Eğer: Welches Buch, welche Geschichte würdest du gerne einmal auf einer Bühne inszenieren?

Oder: Das verrate ich dir nicht (lacht). Ein bisschen habe ich mich mit dem vierten Teil der Trilogie schon verraten – aber auch ein ganz anderer Stoff wäre mal interessant.

Eğer: Hast Du das Gefühl, dass die türkische und die arabische Community nicht genug Gebrauch von den kulturellen Angeboten hierzulande macht oder fehlen eventuell einfach auch interessante Inhalte?

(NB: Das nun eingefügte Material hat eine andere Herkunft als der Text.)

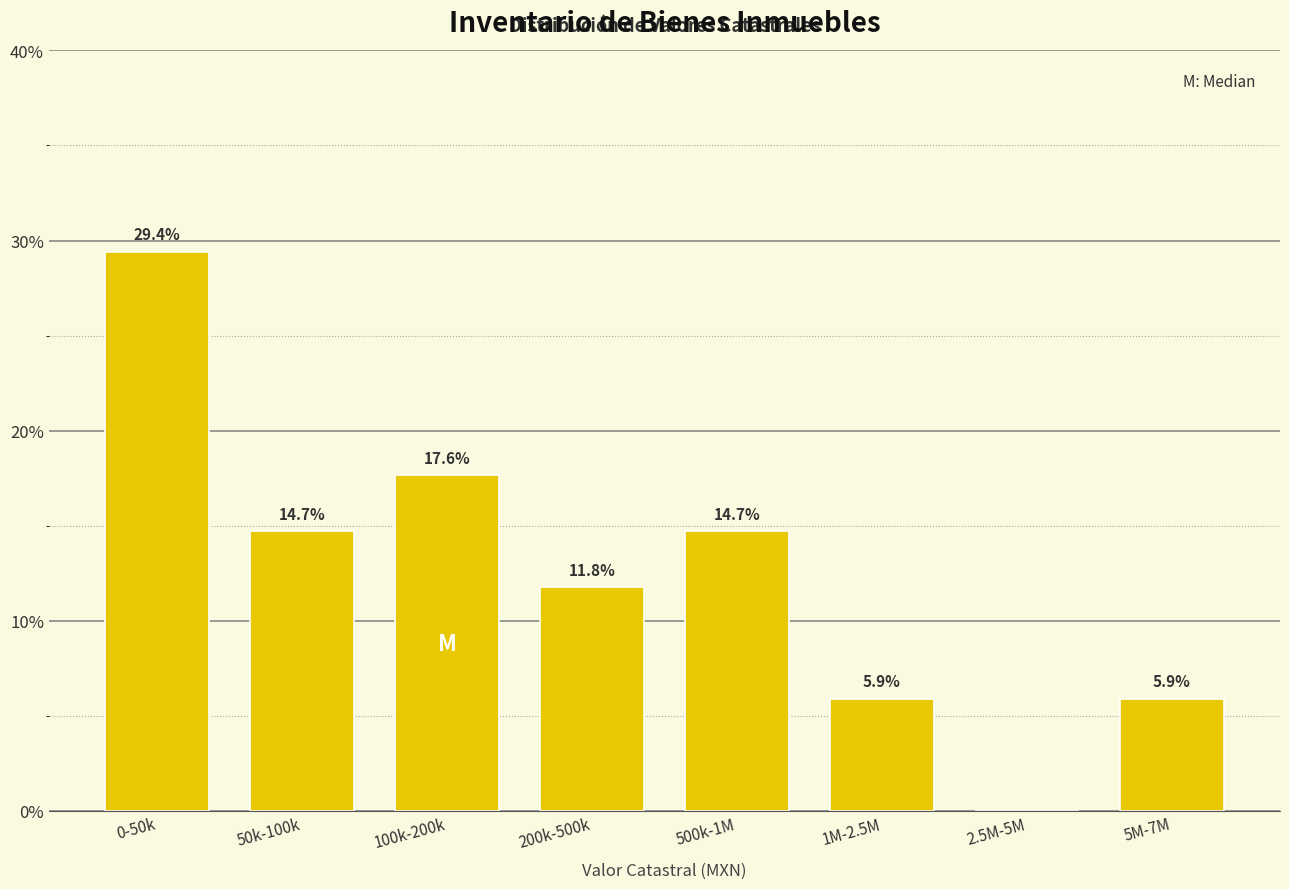

Reading left to right, list all the values displayed in this chart.

0-50k=29.4	50k-100k=14.7	100k-200k=17.6	200k-500k=11.8	500k-1M=14.7	1M-2.5M=5.9	2.5M-5M=0.0	5M-7M=5.9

Oder: Zum einen denke ich, dass die interessanten Inhalte fehlen und man könnte annehmen, dass sie denken, dass diese Kulturform oder Kunstform nicht für uns gemacht ist. Es gibt auch so wenige Schauspieler mit Migrationshintergrund in den Ensembles der Theater. Dann kann ich es auch nachvollziehen, dass man sich dadurch nicht so wirklich angesprochen fühlt.

Eğer: Welche weiteren Projekte können wir von Dir in nächster Zeit auf der Bühne erwarten?

Oder: Am 11. Februar habe ich eine Premiere. „Volksmund. Wo man singt, lass dich ruhig nieder“, das wird ein musikalischer Abend. Da ist deutsches Volksliedgut drin und auch Volksliedgut aus anderen Ländern. Es ist eine Familienfeier und eine Farce. Also mal was lustiges (lacht).